:: EXTRACT TO READ ::

--------

Rae Armantrout
Notice
Wesleyan University Press, 2024
978-0819501011
40 pages
I notice that most writing called ecopoetry turns out to be little other than pastoral description of the kind that has been around for 2000+ years. If we hope to change our current behavior toward our surroundings in an effort to slow climate change, poetry needs multiple new ways to frame humanity’s relationship to nature, multiple because humans have more than one relationship to our habitats.
If poets insist on continuing to write about nature as other than human, then poetry will continue to incorrectly identify and define the channels that connect us. In truth there is no part of humanity that is not natural; we are only somewhat different. Our bodies and minds, our constructions and societies all emanate from the same set of phenomena that creates and sustains cats and oaks. Other animals use tools although people may be the only ones who make tools. That kind of shading.
Here is where I want to start talking about Rae Armantrout’s new chapbook Notice (Wesleyan, 2024). In the same way that all her writing scales poetry so that her stanzas act as metaphors for each other, Notice scales from the person to the stars to engage the human/non-human links. In each poem, the question of human culpability for climate change appears in a different guise. Global warming indicts civilization, but humans, especially those in charge of the polluting supply chains, keep acting as if we do not need to change, or as Armantrout says, “we felt like play actors // before we knew / what we were about // and after.” That is, even though it’s apparent that fossil fuels, concrete manufacture, and agriculture using current methods drive global warming, the major industries and governments are barely planning for wholesale change in how people use their resources.
Turns out
the mummy’s curse
is real.
You pump thick death
out of the ground
and burn it—
it kills you.

--------

:: MATERIAL SUPPLIED ::

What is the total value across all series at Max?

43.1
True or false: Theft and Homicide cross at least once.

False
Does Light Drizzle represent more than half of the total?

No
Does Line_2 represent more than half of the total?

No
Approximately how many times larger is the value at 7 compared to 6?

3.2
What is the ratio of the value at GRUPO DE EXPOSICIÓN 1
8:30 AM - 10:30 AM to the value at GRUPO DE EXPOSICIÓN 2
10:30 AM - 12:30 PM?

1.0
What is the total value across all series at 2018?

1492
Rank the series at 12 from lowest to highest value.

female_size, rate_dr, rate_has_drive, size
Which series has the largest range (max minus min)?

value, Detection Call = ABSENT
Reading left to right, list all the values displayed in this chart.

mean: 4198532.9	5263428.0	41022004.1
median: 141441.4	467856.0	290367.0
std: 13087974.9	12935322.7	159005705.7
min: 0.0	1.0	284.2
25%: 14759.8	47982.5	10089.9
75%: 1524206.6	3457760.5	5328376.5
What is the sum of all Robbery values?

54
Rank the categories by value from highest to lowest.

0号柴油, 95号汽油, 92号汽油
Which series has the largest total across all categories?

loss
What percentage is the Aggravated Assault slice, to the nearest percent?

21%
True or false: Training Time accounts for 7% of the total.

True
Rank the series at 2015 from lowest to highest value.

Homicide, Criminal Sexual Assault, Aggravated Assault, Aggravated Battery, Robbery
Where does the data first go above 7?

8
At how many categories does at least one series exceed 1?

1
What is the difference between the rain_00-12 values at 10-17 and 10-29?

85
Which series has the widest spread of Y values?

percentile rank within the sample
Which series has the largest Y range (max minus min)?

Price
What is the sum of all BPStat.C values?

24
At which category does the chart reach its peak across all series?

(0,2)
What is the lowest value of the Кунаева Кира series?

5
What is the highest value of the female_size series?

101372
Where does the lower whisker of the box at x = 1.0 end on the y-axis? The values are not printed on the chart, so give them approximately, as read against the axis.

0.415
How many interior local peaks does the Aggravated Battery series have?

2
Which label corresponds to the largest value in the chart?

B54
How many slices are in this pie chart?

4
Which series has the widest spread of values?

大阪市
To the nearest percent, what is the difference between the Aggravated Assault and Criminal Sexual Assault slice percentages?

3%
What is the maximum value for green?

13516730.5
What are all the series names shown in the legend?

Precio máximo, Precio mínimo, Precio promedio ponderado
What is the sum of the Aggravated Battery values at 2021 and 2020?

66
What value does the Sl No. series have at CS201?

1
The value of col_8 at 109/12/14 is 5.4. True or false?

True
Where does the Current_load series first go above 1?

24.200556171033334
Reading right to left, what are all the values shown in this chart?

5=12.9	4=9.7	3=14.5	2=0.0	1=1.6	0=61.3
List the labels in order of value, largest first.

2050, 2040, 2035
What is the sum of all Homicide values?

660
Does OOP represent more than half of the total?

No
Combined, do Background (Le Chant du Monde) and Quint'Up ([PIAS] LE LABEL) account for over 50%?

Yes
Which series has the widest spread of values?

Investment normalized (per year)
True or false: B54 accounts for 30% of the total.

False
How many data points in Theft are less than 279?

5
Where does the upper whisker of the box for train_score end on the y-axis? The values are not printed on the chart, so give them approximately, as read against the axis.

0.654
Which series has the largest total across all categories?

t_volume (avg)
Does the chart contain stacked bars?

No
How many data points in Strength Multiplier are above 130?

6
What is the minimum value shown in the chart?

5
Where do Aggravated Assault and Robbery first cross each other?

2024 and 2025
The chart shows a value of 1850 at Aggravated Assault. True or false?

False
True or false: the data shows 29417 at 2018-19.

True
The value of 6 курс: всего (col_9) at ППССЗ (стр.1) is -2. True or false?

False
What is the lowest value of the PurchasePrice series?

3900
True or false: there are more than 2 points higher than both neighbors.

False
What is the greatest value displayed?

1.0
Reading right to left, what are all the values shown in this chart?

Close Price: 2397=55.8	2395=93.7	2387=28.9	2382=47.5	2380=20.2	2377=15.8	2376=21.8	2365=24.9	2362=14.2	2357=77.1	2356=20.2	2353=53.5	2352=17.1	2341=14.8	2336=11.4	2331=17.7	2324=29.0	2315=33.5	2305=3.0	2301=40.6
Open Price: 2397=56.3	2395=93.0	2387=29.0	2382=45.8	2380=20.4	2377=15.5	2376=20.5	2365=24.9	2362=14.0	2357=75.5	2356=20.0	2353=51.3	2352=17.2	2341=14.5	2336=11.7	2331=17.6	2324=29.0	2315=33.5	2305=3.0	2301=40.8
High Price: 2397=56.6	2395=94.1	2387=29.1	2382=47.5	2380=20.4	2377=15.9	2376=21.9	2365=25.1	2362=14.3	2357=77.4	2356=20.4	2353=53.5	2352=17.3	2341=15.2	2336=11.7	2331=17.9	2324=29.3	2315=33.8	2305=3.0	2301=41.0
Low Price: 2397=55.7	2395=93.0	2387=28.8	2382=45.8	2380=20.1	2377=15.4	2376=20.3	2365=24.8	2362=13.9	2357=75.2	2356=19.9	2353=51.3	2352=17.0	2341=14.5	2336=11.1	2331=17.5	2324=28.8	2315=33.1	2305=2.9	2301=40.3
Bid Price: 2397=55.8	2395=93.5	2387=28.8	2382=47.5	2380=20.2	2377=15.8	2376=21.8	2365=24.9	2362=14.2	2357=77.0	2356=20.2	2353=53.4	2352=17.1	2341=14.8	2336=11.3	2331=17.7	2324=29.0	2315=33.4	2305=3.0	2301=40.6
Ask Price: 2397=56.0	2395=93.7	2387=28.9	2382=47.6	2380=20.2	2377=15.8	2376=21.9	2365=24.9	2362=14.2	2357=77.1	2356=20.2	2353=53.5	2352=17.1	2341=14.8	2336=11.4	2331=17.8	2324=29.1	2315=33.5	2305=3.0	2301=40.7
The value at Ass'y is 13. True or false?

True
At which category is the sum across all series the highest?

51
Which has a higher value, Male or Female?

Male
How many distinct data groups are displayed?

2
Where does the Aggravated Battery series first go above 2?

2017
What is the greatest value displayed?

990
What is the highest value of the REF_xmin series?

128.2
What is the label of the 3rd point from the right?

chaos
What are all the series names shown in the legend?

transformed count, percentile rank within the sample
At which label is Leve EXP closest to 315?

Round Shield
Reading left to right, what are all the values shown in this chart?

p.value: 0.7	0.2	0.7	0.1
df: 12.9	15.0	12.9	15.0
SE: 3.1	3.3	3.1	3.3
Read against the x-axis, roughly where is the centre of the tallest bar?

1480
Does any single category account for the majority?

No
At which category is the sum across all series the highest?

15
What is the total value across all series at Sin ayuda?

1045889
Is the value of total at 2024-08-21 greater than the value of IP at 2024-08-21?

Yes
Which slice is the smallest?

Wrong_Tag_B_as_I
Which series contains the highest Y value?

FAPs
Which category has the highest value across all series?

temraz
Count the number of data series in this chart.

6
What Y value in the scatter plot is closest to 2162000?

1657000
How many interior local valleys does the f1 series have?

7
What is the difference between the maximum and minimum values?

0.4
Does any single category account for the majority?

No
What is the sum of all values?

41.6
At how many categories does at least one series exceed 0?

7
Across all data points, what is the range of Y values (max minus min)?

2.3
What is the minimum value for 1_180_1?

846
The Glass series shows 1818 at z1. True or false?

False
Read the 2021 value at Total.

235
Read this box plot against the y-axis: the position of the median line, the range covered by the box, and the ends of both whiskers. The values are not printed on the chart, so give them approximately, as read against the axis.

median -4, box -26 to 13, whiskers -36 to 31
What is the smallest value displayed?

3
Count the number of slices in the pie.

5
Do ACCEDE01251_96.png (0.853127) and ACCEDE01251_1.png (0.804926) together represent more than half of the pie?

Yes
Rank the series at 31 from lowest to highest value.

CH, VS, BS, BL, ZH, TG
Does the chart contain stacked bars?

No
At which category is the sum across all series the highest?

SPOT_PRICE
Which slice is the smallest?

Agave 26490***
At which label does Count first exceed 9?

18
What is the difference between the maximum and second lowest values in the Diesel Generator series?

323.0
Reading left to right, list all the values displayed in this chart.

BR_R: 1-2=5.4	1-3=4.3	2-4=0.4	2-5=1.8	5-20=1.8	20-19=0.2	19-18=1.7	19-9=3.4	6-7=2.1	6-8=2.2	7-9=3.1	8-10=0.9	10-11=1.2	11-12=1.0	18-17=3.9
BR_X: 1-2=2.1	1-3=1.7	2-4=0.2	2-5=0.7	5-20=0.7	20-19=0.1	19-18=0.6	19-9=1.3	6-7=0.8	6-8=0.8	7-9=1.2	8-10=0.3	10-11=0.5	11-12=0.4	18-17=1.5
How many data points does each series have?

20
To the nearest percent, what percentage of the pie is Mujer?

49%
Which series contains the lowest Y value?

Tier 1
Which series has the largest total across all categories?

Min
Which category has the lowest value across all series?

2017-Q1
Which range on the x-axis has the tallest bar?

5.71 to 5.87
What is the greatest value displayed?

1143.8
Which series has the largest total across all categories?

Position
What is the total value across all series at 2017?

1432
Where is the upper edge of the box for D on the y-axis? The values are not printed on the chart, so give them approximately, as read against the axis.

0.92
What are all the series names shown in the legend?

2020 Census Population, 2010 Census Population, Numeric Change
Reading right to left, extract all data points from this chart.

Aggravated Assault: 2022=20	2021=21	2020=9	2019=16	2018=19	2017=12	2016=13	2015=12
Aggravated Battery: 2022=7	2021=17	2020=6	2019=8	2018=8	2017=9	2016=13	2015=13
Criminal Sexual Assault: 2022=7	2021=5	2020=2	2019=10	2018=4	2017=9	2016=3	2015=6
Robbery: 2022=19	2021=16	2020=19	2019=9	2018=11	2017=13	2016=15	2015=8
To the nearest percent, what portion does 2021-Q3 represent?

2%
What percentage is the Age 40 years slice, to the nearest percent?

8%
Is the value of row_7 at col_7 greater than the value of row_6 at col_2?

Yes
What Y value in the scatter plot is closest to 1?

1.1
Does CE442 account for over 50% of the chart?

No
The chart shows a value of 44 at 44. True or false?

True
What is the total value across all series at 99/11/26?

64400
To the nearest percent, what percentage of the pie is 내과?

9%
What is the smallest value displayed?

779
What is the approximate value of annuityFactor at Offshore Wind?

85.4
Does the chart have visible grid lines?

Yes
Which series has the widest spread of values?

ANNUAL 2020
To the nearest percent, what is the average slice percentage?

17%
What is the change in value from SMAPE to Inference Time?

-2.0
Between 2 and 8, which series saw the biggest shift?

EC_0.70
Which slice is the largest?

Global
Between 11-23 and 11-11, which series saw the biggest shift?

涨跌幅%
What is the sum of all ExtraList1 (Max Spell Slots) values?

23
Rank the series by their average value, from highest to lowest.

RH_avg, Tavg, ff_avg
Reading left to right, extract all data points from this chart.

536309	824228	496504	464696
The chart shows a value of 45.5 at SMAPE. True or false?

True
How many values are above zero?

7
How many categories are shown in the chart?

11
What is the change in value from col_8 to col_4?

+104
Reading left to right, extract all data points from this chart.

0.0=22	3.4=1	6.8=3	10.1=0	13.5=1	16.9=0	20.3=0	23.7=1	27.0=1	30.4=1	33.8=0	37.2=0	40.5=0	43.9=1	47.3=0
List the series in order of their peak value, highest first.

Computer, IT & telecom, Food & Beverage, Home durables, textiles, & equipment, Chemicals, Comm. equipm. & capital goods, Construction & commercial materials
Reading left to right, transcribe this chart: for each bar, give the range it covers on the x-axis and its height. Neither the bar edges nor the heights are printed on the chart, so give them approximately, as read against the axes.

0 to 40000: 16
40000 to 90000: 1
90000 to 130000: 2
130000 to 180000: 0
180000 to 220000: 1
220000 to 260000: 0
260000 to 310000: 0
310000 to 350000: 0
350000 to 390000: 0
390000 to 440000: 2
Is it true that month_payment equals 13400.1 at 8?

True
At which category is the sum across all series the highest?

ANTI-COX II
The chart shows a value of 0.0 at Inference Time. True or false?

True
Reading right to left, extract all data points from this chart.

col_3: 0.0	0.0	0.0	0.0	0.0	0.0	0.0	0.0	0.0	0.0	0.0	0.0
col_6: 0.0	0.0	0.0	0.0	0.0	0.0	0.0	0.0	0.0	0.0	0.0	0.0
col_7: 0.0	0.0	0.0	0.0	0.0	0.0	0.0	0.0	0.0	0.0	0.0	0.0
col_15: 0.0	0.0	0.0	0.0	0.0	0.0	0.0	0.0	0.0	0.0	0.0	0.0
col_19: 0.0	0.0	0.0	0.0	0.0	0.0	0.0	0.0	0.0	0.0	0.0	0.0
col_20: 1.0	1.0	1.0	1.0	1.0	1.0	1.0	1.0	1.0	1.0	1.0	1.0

--------

Translate this sentence from the review of Notice into Spanish: "Other animals use tools although people may be the only ones who make tools."

:: YOUR RESPONSE ::
Otros animales usan herramientas, aunque las personas quizá sean las únicas que fabrican herramientas.